Example: Fetch all (failed) executions of a project

  • You’ll need the ID of a single project to fetch its executions, you can get it from the previous results (or query for a specific name)

  • Create a new folder on your computer and inside it create a new file fetchExecutions.py
    import requests
    import json
    
    # Authenticate yourself with the token
    auth_token = '<your-auth-token>'
    headers = {'Authorization': 'Token %s' % auth_token}
    
    # Send a request (with the authentication headers) to fetch all executions in a project
    # You can get the project ID for example
    resp = requests.get('https://app.valohai.com/api/v0/executions/?project={project_id}', headers=headers)
    
    # To fetch all failed executions you could run
    # https://app.valohai.com/api/v0/executions/?project={project_id}&status=error
    
    resp.raise_for_status()
    
    # Print the response you've received back
    print('# API Response:\n')
    print(json.dumps(resp.json(), indent=4))
    
  • Save and run python3 fetchExecutions.py and you’ll see a list of executions with their details.

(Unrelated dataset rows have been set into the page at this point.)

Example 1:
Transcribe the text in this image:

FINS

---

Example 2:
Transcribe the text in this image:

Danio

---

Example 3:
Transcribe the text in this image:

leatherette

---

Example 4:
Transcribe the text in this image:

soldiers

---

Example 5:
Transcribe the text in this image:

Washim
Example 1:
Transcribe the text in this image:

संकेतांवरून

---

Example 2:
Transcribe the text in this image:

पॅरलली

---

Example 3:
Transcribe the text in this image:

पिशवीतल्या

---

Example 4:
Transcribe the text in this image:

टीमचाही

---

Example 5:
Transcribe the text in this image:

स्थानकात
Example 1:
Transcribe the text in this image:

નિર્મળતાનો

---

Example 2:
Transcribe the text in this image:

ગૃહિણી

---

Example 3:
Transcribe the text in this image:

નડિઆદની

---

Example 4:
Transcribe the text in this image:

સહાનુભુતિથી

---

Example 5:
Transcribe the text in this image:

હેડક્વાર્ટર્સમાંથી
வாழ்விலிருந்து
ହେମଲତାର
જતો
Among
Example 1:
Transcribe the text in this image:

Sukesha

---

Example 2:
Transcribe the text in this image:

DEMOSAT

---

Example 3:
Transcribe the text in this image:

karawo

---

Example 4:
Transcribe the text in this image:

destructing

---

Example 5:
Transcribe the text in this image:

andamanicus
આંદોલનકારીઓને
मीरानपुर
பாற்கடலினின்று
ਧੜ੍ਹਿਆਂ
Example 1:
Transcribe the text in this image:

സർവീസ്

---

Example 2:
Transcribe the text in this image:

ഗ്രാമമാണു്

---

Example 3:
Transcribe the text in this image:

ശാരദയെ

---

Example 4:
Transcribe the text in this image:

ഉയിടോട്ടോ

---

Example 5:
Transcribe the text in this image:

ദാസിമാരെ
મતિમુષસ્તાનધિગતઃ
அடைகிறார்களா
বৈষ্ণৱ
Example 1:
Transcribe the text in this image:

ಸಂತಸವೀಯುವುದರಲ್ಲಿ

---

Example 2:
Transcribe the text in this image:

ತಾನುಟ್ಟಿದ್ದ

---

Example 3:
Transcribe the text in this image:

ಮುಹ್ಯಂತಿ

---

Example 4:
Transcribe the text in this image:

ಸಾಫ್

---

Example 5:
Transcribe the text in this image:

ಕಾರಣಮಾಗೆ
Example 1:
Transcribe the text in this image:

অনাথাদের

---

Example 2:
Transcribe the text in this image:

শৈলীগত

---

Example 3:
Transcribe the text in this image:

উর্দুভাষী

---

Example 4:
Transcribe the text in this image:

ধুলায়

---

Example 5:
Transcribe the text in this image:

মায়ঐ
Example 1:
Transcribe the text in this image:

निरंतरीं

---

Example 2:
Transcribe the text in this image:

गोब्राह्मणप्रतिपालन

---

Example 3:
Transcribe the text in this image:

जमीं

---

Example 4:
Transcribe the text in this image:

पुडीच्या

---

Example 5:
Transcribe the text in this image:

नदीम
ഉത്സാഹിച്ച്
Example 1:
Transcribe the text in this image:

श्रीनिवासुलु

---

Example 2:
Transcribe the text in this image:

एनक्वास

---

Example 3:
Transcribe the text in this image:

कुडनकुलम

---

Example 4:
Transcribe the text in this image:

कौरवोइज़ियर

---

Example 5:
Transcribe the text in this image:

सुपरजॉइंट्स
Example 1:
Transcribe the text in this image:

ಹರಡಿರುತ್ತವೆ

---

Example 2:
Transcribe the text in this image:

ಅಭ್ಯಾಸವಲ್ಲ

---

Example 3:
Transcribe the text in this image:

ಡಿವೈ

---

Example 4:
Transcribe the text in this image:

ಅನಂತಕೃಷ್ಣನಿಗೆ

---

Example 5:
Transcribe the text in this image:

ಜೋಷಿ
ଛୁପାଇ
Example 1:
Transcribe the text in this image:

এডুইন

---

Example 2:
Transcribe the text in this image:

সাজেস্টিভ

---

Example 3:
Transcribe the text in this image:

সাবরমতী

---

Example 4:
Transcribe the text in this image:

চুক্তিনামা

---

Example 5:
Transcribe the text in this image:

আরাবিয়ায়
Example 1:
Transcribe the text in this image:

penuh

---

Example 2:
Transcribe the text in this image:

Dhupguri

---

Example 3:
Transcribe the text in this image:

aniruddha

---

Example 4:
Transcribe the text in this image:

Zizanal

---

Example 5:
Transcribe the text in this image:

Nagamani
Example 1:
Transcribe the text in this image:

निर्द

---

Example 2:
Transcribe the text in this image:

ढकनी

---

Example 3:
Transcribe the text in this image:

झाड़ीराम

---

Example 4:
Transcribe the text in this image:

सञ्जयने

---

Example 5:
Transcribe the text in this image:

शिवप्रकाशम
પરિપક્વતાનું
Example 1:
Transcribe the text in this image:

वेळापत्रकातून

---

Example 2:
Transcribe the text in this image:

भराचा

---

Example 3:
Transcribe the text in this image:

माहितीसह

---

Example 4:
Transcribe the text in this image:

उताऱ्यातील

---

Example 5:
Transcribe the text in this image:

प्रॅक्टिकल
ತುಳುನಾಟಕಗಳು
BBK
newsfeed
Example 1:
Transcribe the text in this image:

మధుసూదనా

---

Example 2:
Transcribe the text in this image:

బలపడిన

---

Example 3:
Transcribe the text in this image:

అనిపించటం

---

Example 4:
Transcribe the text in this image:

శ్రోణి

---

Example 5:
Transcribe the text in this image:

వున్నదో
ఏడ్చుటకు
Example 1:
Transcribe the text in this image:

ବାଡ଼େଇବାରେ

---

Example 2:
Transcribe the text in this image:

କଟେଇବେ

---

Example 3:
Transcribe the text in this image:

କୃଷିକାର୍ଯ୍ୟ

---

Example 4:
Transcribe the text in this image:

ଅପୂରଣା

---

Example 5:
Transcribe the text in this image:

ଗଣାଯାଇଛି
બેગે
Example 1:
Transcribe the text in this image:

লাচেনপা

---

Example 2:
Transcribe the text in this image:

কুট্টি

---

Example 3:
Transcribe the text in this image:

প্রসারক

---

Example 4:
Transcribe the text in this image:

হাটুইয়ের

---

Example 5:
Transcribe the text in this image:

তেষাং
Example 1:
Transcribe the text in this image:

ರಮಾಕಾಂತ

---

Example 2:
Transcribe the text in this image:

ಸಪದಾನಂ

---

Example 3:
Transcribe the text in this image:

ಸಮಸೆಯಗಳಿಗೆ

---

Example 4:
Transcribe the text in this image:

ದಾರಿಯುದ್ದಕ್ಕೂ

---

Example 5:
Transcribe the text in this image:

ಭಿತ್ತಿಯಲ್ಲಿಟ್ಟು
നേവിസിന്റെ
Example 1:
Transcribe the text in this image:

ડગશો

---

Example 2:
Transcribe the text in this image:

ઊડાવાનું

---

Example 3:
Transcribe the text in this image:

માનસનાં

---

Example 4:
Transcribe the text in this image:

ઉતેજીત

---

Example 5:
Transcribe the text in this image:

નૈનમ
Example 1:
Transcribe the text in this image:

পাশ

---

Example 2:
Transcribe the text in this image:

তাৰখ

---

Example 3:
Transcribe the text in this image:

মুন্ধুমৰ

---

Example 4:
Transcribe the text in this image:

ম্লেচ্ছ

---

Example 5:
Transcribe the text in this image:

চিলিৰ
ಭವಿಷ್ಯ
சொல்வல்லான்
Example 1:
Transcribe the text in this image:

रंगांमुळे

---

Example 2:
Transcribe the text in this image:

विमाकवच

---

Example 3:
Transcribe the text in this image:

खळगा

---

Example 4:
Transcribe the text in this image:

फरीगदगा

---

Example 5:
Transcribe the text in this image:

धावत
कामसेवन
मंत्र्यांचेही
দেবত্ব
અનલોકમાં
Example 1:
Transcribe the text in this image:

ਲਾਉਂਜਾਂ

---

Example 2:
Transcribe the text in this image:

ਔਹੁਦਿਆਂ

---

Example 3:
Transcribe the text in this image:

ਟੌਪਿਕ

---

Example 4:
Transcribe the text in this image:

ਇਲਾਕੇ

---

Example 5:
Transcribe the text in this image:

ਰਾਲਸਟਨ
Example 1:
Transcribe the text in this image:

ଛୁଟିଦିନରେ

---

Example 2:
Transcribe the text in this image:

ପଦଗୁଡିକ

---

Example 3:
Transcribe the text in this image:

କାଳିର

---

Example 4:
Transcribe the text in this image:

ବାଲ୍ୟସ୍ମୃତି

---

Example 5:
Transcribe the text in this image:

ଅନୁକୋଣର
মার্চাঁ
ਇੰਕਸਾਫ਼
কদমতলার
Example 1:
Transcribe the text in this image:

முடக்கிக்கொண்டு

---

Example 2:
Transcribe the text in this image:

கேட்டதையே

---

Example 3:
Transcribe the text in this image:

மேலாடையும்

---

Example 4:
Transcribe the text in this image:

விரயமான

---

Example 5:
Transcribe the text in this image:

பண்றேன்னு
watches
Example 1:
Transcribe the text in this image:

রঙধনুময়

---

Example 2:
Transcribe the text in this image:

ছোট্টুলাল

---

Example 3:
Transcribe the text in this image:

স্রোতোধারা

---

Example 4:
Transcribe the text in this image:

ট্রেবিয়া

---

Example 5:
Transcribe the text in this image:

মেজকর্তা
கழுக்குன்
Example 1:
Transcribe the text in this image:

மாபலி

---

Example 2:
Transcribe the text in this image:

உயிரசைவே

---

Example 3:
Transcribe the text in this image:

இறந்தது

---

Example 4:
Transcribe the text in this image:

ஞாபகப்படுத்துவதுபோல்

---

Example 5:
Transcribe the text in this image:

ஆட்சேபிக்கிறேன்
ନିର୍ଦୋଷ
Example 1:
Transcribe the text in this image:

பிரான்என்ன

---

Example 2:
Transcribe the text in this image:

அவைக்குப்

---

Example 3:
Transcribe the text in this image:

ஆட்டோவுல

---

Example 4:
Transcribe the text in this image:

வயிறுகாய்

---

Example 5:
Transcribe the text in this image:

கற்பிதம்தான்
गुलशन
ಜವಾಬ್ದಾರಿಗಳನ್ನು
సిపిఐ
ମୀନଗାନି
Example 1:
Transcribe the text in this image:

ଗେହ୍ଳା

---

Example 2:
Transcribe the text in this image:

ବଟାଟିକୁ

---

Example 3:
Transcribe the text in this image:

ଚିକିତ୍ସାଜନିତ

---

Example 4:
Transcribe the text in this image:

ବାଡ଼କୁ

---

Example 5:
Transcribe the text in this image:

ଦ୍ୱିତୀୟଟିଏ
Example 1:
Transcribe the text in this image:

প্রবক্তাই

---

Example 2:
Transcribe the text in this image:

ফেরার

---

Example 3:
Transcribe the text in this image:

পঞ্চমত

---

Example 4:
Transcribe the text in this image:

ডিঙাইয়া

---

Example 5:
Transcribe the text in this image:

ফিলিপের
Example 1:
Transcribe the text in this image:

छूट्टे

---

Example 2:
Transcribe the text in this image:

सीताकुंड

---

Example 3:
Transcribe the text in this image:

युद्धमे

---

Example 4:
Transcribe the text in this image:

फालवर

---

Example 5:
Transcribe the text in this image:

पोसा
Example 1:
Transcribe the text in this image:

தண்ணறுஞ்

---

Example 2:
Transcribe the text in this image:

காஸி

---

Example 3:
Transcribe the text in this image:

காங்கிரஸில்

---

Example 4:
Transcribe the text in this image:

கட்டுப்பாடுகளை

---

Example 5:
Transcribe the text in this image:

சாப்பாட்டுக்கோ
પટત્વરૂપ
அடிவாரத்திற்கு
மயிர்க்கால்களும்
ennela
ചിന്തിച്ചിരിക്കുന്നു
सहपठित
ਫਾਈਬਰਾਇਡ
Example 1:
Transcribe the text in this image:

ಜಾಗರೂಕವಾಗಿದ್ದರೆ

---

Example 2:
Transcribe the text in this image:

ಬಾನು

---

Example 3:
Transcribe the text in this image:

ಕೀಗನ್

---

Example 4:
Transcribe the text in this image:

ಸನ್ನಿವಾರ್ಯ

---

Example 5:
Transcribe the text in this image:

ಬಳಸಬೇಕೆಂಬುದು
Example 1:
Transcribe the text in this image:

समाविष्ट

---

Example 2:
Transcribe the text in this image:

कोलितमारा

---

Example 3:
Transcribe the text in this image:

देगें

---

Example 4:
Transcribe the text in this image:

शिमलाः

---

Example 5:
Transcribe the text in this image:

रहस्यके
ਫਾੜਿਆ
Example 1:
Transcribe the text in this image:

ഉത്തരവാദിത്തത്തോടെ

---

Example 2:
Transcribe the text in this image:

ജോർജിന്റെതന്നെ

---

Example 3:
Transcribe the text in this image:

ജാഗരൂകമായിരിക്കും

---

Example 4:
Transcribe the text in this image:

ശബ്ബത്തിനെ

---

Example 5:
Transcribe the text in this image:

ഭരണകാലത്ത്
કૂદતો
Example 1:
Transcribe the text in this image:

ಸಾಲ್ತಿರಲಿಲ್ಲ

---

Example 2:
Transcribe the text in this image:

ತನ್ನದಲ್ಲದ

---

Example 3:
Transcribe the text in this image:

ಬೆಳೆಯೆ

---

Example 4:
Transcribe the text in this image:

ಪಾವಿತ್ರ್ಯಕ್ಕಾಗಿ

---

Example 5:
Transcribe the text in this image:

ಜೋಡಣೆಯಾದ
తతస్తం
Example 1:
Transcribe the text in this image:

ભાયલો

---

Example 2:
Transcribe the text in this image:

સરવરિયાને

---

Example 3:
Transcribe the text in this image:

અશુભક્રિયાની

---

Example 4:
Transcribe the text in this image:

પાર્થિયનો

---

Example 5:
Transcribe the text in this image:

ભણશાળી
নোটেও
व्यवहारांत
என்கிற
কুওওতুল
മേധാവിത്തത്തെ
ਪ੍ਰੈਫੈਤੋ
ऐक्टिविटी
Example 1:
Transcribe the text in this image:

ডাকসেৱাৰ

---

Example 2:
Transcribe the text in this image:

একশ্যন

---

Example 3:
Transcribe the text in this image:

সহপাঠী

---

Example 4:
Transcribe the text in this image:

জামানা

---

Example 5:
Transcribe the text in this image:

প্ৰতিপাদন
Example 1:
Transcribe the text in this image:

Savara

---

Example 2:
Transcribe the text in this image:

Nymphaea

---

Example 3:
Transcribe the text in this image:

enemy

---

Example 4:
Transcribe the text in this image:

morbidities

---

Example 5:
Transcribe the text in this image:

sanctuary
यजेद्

Example: Fetch execution metadata

  • You’ll need the ID of a single execution to fetch its metadata. You can get an ID from the results of our previous sample, or by going to the browser and navigate inside an execution. You’ll see the ID in the url.

  • Create a new folder on your computer and inside it create a new file fetchMetadata.py
    import requests
    import json
    
    # Authenticate yourself with the token
    auth_token = '<your-auth-token>'
    headers = {'Authorization': 'Token %s' % auth_token}
    
    # Send a request (with the authentication headers) to fetch all executions in a project
    # You can get the project ID for example
    resp = requests.get('https://app.valohai.com/api/v0/executions/{execution_id}/metadata/', headers=headers)
    
    resp.raise_for_status()
    
    # Print the response you've received back
    print('# API Response:\n')
    print(json.dumps(resp.json(), indent=4))
    
  • 🔥 Save and run python3 fetchMetadata.py and you’ll see the metadata stream of a single execution.

Note

You can define the maximum API token lifetime for all users in your organization under the organization settings.